Craig Tomlinson, from Higher Ince, was given a 12-month community order and banned from the road for two years at Wigan and Leigh Magistrates’ Court.
The bench was told 33-year-old Tomlinson, of Stopford Street, crashed his Ford Fiesta van into a caravan being transported by a lorry on High Street in Standish close to the pub The Globe.
Prosecuting, Katie Beattie said police who attended the incident at around 9am on October 26 last year quickly realised Tomlinson was drunk and breath-tested him.
A crowd who had seen the incident was pointing at Tomlinson as the person responsible for the incident when officers arrived.
The police then searched the Ford Fiesta van and found five wraps of white powder, which turned out to be around 20 per cent cocaine.
Tomlinson was then drowsy and kept falling asleep during official proceedings at the police station.
A sample produced a reading of 104 microgrammes of alcohol per 100 millilitres of breath, almost three times the legal limit of 35 microgrammes.
In interview Tomlinson accepted he was not fit to get behind the wheel, having met a woman at the Britannia Hotel the previous evening and drunk a large amount of alcohol.
He had no memory of driving the vehicle that morning or getting to the busy road in the middle of Standish.
The court was told that Tomlinson has had serious problems with heavy alcohol and illegal drug use but had been given an ultimatum by his parents, who were offering close support.

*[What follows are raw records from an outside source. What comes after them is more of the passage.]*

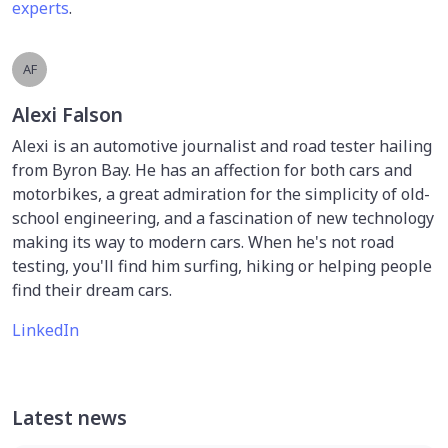
experts
.
AF
Alexi Falson
Alexi is an automotive journalist and road tester hailing
from Byron Bay. He has an affection for both cars and
motorbikes, a great admiration for the simplicity of old-
school engineering, and a fascination of new technology
making its way to modern cars. When he's not road
testing, you'll find him surfing, hiking or helping people
find their dream cars.
LinkedIn
Latest news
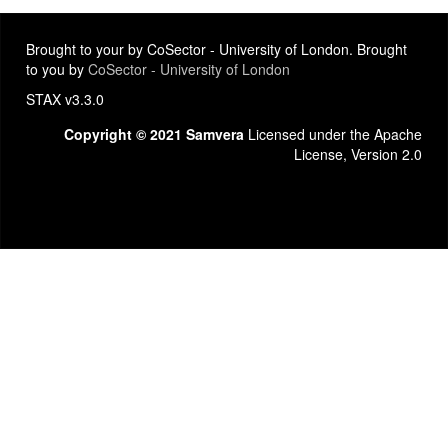
Brought to your by CoSector - University of London. Brought
to you by
CoSector - University of London
STAX v3.3.0
Copyright © 2021 Samvera
Licensed under the Apache
License, Version 2.0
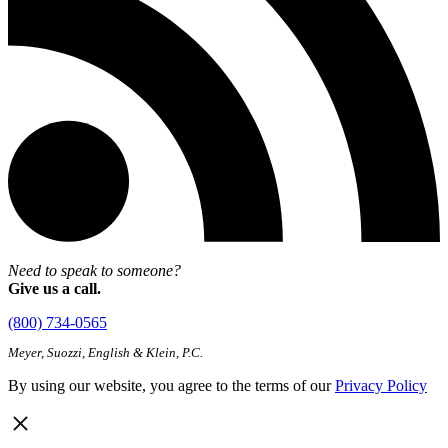
Need to speak to someone?
Give us a call.
(800) 734-0565
Meyer, Suozzi, English & Klein, P.C.
By using our website, you agree to the terms of our
Privacy Policy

The probation service told the magistrates he had made major changes to his lifestyle since the incident in October, cutting down drink and cocaine use and starting playing rugby and training again.
Bob Toppin, defending, said: “I can offer remorse in bucketfuls. This young man has the support of his parents but this is his last chance to sort himself out.
“This is a serious offence in terms of his reading and the court always views possessing cocaine as a serious matter, but no-one is more relieved than my client than he did not hurt himself or anybody else. He is desperately sorry for what has happened.”
Sentencing him, the chair of the bench told Tomlinson he was very lucky to have a supportive family and told him to make full advantage of the probation service’s help.
He was given a 12-month order with 15 days of rehab activity requirements and told to do 200 hours of unpaid work.
He was banned from driving for 24 months but accepted an alcohol awareness course which will reduce the disqualified if completed.
The bench also told Tomlinson to pay £100 in costs and an £85 victim’s surcharge.